Juspay and Cumbuca have launched the Open Finance Playground, an open-source developer guide for Brazil's Open Finance ecosystem.
The resource is designed to address a long-standing gap between the country's regulatory documentation and practical developer onboarding.
Adoption gap drives the initiative
Despite operating one of the larger open finance ecosystems globally, Brazil's corporate adoption rate stands at just 3%, compared with 20% in the UK. According to the companies, Brazil's official documentation was structured to meet regulatory requirements rather than to serve as a developer resource, a factor they cite as a key contributor to the adoption disparity.
The Open Finance Playground condenses regulatory specifications into step-by-step implementation workflows covering consent flows, payment initiation, and data access. A live simulator runs alongside each guide, displaying the API calls behind each step in real time. The project is open source and has received backing from INIT, the Payment Transaction Initiators Association.
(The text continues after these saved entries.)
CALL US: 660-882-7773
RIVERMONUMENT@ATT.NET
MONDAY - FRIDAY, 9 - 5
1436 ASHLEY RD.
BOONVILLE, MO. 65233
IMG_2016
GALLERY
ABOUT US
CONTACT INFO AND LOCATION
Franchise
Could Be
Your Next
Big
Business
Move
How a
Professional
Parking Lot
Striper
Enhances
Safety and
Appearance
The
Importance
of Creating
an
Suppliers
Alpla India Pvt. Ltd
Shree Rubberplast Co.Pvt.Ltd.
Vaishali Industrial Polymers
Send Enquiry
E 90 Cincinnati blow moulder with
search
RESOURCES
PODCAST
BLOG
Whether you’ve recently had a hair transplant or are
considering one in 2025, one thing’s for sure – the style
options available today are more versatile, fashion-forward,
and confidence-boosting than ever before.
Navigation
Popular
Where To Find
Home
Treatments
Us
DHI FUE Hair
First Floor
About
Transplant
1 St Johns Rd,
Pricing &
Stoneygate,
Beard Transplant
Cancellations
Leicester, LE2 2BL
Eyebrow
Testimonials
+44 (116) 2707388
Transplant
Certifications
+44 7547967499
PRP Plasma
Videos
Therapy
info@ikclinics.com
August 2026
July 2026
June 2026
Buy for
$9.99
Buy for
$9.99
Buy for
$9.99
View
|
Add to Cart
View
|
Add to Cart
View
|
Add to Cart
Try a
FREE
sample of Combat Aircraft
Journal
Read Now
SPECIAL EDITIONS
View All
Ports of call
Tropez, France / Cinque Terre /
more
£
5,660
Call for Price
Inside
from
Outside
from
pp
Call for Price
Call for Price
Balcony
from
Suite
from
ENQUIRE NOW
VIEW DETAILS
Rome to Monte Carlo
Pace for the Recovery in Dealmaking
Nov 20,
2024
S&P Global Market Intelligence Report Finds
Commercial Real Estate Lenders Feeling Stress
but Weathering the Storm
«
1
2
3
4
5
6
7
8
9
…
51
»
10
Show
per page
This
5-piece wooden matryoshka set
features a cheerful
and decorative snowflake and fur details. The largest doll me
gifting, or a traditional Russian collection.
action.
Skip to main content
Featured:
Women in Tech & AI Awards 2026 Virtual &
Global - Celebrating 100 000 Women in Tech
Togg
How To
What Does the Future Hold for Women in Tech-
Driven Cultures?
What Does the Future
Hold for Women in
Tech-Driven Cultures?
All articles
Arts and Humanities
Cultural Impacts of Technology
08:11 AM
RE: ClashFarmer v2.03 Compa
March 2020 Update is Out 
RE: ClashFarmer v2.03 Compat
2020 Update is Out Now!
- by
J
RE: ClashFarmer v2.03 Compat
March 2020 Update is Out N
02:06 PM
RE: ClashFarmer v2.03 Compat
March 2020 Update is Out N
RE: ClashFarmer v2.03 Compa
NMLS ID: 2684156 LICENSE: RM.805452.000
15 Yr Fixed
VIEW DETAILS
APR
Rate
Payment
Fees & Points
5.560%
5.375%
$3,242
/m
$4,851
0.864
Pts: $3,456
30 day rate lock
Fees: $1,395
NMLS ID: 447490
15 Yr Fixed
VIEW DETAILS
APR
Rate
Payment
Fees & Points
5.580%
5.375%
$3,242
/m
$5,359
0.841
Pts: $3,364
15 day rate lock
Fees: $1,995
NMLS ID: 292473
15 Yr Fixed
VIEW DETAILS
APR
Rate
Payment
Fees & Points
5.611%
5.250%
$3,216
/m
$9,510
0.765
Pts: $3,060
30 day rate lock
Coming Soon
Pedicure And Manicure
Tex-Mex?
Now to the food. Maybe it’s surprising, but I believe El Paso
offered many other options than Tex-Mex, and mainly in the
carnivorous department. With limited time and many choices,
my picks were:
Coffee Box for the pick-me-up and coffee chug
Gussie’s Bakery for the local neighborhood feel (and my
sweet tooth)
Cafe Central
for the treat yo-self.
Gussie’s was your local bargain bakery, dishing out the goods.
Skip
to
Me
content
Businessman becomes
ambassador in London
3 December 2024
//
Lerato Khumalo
For Juspay, the resource draws on operational experience building within the Brazilian market. The company entered Brazil operating under Cumbuca's payment institution licence, a structure that, according to the release, allowed it to reach the market 12 to 18 months earlier than an independent build would have permitted. Juspay currently supports Brazilian merchants including Latam Airlines and Food2Save, with integrations for Pix Biométrico and Pix Automático built on Brazil's national real-time payments network.
Cumbuca is described in the source material as a regulatory proxy for Brazil's Open Finance and PIX ecosystem. In addition, its involvement in the Playground reflects the practical knowledge accumulated from years of working within the implementation framework.
The project is positioned as a community resource, open to contributions from developers, financial institutions, and other ecosystem participants. INIT has publicly endorsed the initiative, with its president noting that reducing the time and cost for developers to enter the ecosystem represents a direct mechanism for closing the adoption gap.